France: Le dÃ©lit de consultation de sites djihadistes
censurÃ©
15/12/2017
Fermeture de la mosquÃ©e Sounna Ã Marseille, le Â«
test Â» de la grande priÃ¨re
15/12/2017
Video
---
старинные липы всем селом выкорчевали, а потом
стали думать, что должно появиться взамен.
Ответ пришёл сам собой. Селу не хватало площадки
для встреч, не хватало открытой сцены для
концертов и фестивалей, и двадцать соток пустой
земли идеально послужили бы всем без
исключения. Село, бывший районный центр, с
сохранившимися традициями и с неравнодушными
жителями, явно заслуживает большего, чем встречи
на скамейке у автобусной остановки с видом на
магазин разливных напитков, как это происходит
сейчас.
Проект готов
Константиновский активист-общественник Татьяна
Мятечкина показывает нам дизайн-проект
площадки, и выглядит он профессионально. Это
--
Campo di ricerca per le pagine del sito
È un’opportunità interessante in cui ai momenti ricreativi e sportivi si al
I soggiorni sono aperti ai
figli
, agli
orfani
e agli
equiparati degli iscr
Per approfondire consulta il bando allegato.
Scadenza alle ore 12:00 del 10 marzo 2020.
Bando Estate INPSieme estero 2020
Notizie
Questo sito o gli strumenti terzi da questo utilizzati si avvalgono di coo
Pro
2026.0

▶ _Instruction_
Please pick out every line of the data above that contains the word "площадки". Case counts.

▶ _Expected output_
Ответ пришёл сам собой. Селу не хватало площадки
площадки, и выглядит он профессионально. Это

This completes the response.